[Stored items from a collection]
----
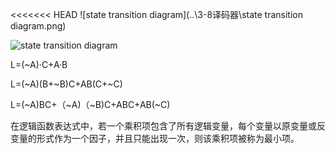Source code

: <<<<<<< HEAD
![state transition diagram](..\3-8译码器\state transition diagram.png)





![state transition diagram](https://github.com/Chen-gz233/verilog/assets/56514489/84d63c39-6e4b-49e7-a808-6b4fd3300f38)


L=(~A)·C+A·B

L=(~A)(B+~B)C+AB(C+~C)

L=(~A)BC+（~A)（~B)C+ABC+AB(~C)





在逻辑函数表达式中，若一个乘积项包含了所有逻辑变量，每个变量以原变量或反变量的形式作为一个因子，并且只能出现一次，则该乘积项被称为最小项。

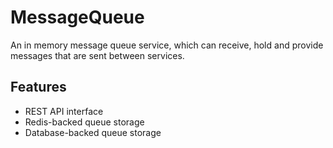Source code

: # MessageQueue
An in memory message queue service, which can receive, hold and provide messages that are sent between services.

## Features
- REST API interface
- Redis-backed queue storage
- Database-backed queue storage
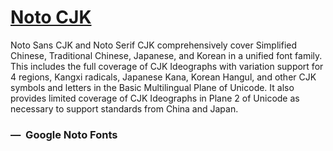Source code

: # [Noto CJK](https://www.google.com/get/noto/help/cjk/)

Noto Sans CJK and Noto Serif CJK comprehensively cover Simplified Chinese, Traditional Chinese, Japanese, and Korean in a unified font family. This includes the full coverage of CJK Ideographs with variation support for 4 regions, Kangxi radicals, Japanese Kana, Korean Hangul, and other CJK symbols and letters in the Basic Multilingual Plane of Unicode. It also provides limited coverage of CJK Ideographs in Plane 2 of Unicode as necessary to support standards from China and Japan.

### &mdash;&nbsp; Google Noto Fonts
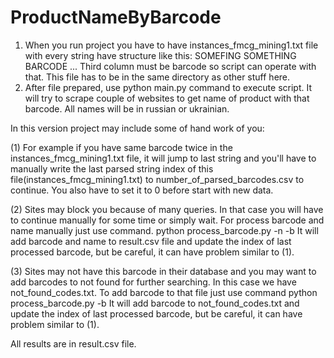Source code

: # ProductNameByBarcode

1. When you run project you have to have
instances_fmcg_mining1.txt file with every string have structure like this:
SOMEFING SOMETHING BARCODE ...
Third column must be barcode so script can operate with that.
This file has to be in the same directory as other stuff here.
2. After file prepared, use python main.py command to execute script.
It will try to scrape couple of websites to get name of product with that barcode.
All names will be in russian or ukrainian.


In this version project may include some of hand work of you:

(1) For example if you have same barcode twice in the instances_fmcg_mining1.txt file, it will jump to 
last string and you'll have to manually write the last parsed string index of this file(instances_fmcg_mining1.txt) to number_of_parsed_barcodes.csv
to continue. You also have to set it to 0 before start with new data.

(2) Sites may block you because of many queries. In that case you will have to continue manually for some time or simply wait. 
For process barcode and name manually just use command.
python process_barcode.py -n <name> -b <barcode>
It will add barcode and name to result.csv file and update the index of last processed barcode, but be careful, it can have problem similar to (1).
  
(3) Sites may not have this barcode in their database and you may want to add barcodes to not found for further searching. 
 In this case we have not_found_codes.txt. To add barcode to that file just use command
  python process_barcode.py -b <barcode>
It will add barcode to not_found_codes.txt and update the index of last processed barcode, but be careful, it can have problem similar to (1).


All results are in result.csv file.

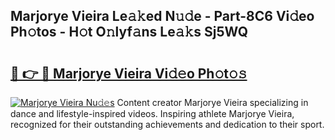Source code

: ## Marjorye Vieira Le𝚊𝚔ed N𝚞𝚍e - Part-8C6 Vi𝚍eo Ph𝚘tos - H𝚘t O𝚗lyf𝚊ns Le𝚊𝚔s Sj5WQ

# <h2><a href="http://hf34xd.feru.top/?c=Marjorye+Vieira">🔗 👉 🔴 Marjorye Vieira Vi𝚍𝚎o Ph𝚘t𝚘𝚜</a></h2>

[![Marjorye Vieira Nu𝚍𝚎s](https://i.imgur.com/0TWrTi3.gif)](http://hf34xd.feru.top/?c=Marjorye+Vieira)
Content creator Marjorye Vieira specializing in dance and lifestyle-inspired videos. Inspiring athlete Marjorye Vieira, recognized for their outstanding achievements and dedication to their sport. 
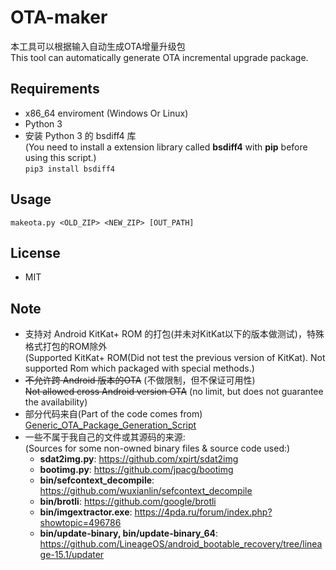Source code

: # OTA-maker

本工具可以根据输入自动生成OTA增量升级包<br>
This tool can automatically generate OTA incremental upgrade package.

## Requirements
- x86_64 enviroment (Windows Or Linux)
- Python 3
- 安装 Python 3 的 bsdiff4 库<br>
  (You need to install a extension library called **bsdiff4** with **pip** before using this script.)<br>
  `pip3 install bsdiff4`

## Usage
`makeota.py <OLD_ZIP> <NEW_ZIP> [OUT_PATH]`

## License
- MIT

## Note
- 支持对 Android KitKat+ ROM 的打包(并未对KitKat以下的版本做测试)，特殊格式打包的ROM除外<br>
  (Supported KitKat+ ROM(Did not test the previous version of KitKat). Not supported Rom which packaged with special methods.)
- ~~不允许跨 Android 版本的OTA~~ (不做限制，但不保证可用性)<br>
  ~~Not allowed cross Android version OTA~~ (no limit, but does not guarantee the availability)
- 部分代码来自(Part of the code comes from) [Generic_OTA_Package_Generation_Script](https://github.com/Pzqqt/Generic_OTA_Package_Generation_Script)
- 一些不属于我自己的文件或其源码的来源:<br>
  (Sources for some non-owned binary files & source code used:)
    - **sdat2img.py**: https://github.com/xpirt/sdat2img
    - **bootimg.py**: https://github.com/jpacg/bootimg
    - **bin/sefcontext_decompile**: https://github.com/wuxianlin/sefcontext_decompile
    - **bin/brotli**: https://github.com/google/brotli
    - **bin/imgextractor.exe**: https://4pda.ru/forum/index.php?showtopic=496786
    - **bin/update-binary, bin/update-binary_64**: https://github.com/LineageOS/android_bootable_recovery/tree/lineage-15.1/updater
----
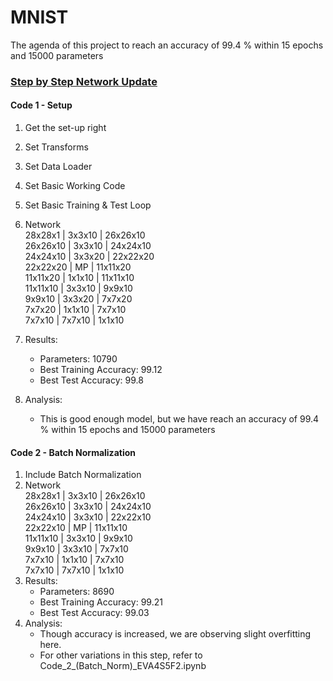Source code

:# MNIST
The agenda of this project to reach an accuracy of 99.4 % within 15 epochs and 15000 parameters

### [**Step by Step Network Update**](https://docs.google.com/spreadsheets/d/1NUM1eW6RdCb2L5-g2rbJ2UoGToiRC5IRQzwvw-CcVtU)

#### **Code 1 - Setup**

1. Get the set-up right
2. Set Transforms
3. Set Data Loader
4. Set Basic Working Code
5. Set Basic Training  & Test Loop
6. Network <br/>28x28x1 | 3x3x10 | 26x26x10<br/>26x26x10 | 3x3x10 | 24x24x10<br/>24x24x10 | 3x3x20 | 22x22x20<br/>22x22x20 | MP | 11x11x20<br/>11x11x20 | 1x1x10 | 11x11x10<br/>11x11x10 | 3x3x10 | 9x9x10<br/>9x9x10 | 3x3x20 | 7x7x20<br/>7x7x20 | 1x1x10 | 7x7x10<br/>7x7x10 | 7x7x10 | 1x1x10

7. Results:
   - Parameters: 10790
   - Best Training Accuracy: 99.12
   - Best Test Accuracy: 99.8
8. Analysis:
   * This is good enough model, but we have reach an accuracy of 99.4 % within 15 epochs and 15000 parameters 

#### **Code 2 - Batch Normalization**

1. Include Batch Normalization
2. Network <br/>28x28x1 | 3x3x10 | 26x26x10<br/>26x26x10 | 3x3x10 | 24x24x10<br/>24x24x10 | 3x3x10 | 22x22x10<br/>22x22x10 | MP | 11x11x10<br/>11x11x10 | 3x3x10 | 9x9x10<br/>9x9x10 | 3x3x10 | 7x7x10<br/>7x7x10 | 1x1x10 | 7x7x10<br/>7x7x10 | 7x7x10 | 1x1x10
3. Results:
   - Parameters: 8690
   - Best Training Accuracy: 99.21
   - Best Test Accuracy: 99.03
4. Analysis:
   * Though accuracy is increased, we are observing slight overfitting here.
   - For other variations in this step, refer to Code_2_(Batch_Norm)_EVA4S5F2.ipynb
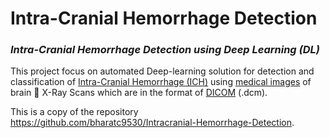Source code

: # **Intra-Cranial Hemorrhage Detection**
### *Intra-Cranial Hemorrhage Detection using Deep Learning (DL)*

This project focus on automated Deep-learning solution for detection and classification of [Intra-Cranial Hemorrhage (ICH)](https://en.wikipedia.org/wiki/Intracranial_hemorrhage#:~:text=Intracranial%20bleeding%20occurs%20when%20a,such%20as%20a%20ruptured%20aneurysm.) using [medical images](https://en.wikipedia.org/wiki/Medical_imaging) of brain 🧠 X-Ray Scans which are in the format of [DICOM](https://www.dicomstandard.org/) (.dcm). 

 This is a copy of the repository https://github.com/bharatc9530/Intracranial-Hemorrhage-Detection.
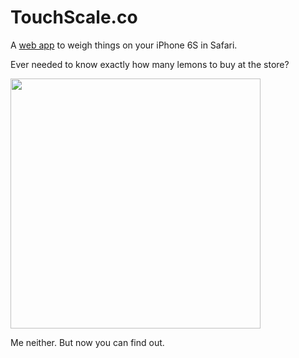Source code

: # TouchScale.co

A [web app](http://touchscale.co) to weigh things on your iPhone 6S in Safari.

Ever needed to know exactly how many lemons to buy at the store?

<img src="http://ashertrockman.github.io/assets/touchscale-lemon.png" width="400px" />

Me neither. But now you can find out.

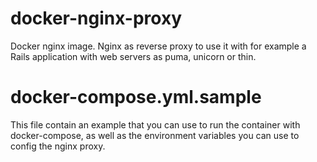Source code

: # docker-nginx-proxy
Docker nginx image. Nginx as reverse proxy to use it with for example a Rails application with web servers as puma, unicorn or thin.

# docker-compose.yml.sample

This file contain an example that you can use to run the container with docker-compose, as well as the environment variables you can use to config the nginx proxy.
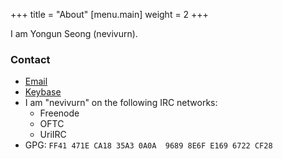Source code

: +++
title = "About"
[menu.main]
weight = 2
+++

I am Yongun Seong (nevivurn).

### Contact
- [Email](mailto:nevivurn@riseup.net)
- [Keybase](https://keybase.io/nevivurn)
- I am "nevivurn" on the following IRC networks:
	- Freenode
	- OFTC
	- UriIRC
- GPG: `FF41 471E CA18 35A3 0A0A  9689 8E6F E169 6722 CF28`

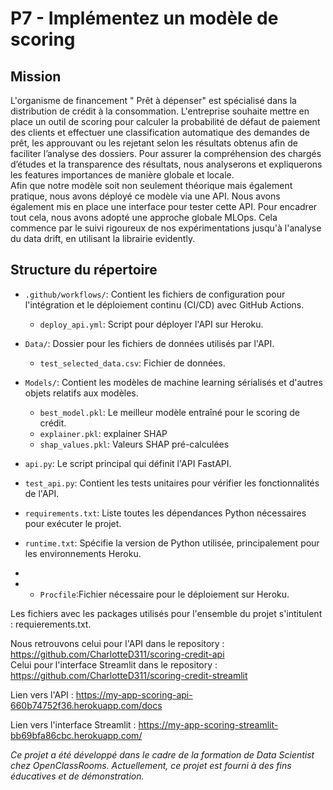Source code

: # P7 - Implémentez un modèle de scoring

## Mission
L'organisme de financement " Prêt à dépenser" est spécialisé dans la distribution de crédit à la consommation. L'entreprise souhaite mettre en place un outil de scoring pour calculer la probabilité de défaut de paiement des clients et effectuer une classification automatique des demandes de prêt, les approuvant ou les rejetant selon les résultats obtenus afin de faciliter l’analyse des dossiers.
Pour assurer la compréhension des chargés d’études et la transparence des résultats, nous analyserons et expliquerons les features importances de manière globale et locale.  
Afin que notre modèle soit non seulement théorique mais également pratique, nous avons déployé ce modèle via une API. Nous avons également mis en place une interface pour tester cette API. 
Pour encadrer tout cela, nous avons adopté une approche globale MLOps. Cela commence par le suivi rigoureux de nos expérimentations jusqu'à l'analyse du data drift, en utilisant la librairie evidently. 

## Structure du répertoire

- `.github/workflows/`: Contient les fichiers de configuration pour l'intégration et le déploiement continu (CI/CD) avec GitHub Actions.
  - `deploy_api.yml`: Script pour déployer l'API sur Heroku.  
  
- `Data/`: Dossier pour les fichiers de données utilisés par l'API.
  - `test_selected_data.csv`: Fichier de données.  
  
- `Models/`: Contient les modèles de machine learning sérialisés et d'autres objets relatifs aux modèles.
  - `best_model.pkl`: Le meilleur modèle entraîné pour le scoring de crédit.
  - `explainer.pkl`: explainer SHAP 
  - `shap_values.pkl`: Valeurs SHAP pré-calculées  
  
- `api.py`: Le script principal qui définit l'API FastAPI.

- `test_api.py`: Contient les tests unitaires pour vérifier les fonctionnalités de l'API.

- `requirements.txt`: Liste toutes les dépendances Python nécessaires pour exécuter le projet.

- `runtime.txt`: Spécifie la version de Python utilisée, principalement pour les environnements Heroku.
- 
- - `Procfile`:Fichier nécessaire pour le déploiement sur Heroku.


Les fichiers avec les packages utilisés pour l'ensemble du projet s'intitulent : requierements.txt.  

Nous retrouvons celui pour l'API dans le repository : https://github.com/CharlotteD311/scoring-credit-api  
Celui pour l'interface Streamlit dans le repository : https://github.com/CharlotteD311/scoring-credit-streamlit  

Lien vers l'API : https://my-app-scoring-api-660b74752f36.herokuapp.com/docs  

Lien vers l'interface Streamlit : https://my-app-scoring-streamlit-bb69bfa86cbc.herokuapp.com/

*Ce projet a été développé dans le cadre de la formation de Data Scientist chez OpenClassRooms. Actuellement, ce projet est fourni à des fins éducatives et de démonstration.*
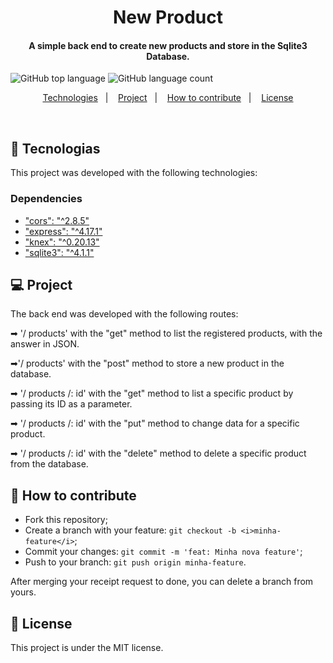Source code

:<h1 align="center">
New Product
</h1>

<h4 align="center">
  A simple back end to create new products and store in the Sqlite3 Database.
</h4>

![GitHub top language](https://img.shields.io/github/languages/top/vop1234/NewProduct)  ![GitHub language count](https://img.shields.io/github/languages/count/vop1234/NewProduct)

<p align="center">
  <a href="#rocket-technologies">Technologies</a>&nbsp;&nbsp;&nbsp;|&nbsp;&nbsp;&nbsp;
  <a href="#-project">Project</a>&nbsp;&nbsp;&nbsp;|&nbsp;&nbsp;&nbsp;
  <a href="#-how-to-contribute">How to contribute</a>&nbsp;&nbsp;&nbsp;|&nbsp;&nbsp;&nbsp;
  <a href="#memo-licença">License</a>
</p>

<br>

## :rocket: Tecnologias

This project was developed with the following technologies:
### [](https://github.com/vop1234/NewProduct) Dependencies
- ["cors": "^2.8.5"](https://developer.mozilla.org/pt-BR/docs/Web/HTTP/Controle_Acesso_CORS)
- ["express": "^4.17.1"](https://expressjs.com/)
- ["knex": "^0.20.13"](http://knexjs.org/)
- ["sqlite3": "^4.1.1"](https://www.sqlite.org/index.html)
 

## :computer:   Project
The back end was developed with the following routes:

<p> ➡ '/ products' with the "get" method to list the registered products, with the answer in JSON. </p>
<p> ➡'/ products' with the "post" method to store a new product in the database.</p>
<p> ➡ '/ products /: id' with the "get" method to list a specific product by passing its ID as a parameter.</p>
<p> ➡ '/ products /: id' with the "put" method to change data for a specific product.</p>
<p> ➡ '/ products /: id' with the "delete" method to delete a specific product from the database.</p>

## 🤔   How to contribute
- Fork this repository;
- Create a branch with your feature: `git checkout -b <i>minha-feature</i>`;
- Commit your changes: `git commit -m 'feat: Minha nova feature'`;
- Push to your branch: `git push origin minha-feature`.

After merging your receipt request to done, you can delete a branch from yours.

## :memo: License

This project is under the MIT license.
----
**TASK DESCRIPTION**
Report how many lines in this data include the string "href", and nothing else.

**SOLVED PROBLEM**
5